» **ENTRIES PROVIDED**

◇ ◇ ◇ ◇ ◇

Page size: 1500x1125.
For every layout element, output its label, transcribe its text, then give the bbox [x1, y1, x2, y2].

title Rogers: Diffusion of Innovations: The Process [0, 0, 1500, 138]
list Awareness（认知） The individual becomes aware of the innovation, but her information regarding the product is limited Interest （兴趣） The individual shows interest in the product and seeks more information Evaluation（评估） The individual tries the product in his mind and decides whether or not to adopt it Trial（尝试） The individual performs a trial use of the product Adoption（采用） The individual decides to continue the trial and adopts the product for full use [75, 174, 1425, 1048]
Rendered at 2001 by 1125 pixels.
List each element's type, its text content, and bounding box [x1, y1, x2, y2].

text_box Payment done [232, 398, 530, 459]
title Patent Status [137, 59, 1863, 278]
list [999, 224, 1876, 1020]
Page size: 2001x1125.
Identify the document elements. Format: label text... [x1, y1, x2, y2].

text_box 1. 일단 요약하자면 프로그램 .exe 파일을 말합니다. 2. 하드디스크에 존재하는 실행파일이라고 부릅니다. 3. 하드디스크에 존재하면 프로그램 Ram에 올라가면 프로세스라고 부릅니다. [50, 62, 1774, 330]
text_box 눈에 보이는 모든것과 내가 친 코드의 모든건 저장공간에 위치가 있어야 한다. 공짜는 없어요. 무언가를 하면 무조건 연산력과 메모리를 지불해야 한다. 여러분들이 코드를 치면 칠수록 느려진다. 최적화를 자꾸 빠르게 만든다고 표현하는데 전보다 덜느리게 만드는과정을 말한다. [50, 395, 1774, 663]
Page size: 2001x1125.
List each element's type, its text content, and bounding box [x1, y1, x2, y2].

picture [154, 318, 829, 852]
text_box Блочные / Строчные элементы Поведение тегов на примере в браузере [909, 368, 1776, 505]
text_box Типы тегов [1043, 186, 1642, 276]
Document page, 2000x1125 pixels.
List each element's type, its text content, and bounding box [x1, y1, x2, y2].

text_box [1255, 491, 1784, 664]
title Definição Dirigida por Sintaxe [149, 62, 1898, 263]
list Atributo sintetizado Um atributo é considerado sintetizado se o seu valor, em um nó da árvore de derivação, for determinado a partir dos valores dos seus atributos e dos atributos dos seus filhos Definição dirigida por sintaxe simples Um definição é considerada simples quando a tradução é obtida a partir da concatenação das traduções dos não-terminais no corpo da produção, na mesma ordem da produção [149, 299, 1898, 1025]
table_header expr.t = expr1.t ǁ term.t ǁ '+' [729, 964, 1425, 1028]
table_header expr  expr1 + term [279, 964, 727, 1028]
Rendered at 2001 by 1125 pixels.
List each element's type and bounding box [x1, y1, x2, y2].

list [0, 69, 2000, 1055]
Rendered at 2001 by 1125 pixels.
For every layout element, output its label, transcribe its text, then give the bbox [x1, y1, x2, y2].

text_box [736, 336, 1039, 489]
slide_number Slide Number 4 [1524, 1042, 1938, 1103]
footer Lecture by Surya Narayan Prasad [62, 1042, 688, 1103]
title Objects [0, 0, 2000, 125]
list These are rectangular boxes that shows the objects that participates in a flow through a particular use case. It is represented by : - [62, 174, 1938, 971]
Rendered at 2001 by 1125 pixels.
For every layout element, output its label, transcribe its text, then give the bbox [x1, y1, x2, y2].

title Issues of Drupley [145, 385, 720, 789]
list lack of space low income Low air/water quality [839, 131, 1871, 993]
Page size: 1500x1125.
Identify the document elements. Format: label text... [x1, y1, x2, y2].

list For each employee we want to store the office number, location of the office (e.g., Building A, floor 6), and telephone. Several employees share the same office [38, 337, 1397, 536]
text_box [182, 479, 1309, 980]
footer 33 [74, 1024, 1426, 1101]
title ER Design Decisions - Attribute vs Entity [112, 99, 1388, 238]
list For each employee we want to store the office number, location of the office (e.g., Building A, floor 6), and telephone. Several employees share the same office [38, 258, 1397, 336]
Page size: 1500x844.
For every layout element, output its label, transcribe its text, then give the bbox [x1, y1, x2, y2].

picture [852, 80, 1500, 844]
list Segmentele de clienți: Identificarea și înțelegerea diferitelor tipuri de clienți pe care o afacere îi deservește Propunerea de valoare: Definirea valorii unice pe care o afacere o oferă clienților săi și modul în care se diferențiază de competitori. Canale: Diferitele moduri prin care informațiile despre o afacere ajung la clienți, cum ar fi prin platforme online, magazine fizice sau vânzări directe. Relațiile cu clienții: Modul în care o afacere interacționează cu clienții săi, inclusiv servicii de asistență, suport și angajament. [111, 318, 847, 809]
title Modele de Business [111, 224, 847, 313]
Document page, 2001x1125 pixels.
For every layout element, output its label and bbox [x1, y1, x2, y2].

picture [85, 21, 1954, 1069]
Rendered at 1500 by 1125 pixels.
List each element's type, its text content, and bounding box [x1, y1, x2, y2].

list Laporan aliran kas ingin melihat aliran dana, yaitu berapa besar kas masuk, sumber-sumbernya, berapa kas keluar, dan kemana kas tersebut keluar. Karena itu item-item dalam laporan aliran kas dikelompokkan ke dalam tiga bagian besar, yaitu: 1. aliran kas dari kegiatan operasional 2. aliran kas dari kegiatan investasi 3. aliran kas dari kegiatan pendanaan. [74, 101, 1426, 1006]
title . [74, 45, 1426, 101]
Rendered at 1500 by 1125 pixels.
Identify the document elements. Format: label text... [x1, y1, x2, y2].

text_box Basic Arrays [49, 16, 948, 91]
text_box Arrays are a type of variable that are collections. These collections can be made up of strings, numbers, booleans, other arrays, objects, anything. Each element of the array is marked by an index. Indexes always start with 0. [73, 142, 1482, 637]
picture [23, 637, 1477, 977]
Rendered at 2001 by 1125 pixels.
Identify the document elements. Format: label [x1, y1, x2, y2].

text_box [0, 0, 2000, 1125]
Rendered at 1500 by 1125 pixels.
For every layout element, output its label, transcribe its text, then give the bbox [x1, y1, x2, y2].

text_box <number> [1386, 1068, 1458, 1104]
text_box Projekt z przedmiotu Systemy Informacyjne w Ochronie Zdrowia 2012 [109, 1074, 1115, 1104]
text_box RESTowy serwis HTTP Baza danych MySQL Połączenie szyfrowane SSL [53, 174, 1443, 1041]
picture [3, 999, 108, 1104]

◇ ◇ ◇ ◇ ◇

» **YOUR OBJECTIVE**
Every line of the listing must be transcribed exactly.

» **ANSWER BOX**
Page size: 1500x1125.
For every layout element, output its label, transcribe its text, then give the bbox [x1, y1, x2, y2].

title Rogers: Diffusion of Innovations: The Process [0, 0, 1500, 138]
list Awareness（认知） The individual becomes aware of the innovation, but her information regarding the product is limited Interest （兴趣） The individual shows interest in the product and seeks more information Evaluation（评估） The individual tries the product in his mind and decides whether or not to adopt it Trial（尝试） The individual performs a trial use of the product Adoption（采用） The individual decides to continue the trial and adopts the product for full use [75, 174, 1425, 1048]
Rendered at 2001 by 1125 pixels.
List each element's type, its text content, and bounding box [x1, y1, x2, y2].

text_box Payment done [232, 398, 530, 459]
title Patent Status [137, 59, 1863, 278]
list [999, 224, 1876, 1020]
Page size: 2001x1125.
Identify the document elements. Format: label text... [x1, y1, x2, y2].

text_box 1. 일단 요약하자면 프로그램 .exe 파일을 말합니다. 2. 하드디스크에 존재하는 실행파일이라고 부릅니다. 3. 하드디스크에 존재하면 프로그램 Ram에 올라가면 프로세스라고 부릅니다. [50, 62, 1774, 330]
text_box 눈에 보이는 모든것과 내가 친 코드의 모든건 저장공간에 위치가 있어야 한다. 공짜는 없어요. 무언가를 하면 무조건 연산력과 메모리를 지불해야 한다. 여러분들이 코드를 치면 칠수록 느려진다. 최적화를 자꾸 빠르게 만든다고 표현하는데 전보다 덜느리게 만드는과정을 말한다. [50, 395, 1774, 663]
Page size: 2001x1125.
List each element's type, its text content, and bounding box [x1, y1, x2, y2].

picture [154, 318, 829, 852]
text_box Блочные / Строчные элементы Поведение тегов на примере в браузере [909, 368, 1776, 505]
text_box Типы тегов [1043, 186, 1642, 276]
Document page, 2000x1125 pixels.
List each element's type, its text content, and bounding box [x1, y1, x2, y2].

text_box [1255, 491, 1784, 664]
title Definição Dirigida por Sintaxe [149, 62, 1898, 263]
list Atributo sintetizado Um atributo é considerado sintetizado se o seu valor, em um nó da árvore de derivação, for determinado a partir dos valores dos seus atributos e dos atributos dos seus filhos Definição dirigida por sintaxe simples Um definição é considerada simples quando a tradução é obtida a partir da concatenação das traduções dos não-terminais no corpo da produção, na mesma ordem da produção [149, 299, 1898, 1025]
table_header expr.t = expr1.t ǁ term.t ǁ '+' [729, 964, 1425, 1028]
table_header expr  expr1 + term [279, 964, 727, 1028]
Rendered at 2001 by 1125 pixels.
List each element's type and bounding box [x1, y1, x2, y2].

list [0, 69, 2000, 1055]
Rendered at 2001 by 1125 pixels.
For every layout element, output its label, transcribe its text, then give the bbox [x1, y1, x2, y2].

text_box [736, 336, 1039, 489]
slide_number Slide Number 4 [1524, 1042, 1938, 1103]
footer Lecture by Surya Narayan Prasad [62, 1042, 688, 1103]
title Objects [0, 0, 2000, 125]
list These are rectangular boxes that shows the objects that participates in a flow through a particular use case. It is represented by : - [62, 174, 1938, 971]
Rendered at 2001 by 1125 pixels.
For every layout element, output its label, transcribe its text, then give the bbox [x1, y1, x2, y2].

title Issues of Drupley [145, 385, 720, 789]
list lack of space low income Low air/water quality [839, 131, 1871, 993]
Page size: 1500x1125.
Identify the document elements. Format: label text... [x1, y1, x2, y2].

list For each employee we want to store the office number, location of the office (e.g., Building A, floor 6), and telephone. Several employees share the same office [38, 337, 1397, 536]
text_box [182, 479, 1309, 980]
footer 33 [74, 1024, 1426, 1101]
title ER Design Decisions - Attribute vs Entity [112, 99, 1388, 238]
list For each employee we want to store the office number, location of the office (e.g., Building A, floor 6), and telephone. Several employees share the same office [38, 258, 1397, 336]
Page size: 1500x844.
For every layout element, output its label, transcribe its text, then give the bbox [x1, y1, x2, y2].

picture [852, 80, 1500, 844]
list Segmentele de clienți: Identificarea și înțelegerea diferitelor tipuri de clienți pe care o afacere îi deservește Propunerea de valoare: Definirea valorii unice pe care o afacere o oferă clienților săi și modul în care se diferențiază de competitori. Canale: Diferitele moduri prin care informațiile despre o afacere ajung la clienți, cum ar fi prin platforme online, magazine fizice sau vânzări directe. Relațiile cu clienții: Modul în care o afacere interacționează cu clienții săi, inclusiv servicii de asistență, suport și angajament. [111, 318, 847, 809]
title Modele de Business [111, 224, 847, 313]
Document page, 2001x1125 pixels.
For every layout element, output its label and bbox [x1, y1, x2, y2].

picture [85, 21, 1954, 1069]
Rendered at 1500 by 1125 pixels.
List each element's type, its text content, and bounding box [x1, y1, x2, y2].

list Laporan aliran kas ingin melihat aliran dana, yaitu berapa besar kas masuk, sumber-sumbernya, berapa kas keluar, dan kemana kas tersebut keluar. Karena itu item-item dalam laporan aliran kas dikelompokkan ke dalam tiga bagian besar, yaitu: 1. aliran kas dari kegiatan operasional 2. aliran kas dari kegiatan investasi 3. aliran kas dari kegiatan pendanaan. [74, 101, 1426, 1006]
title . [74, 45, 1426, 101]
Rendered at 1500 by 1125 pixels.
Identify the document elements. Format: label text... [x1, y1, x2, y2].

text_box Basic Arrays [49, 16, 948, 91]
text_box Arrays are a type of variable that are collections. These collections can be made up of strings, numbers, booleans, other arrays, objects, anything. Each element of the array is marked by an index. Indexes always start with 0. [73, 142, 1482, 637]
picture [23, 637, 1477, 977]
Rendered at 2001 by 1125 pixels.
Identify the document elements. Format: label [x1, y1, x2, y2].

text_box [0, 0, 2000, 1125]
Rendered at 1500 by 1125 pixels.
For every layout element, output its label, transcribe its text, then give the bbox [x1, y1, x2, y2].

text_box <number> [1386, 1068, 1458, 1104]
text_box Projekt z przedmiotu Systemy Informacyjne w Ochronie Zdrowia 2012 [109, 1074, 1115, 1104]
text_box RESTowy serwis HTTP Baza danych MySQL Połączenie szyfrowane SSL [53, 174, 1443, 1041]
picture [3, 999, 108, 1104]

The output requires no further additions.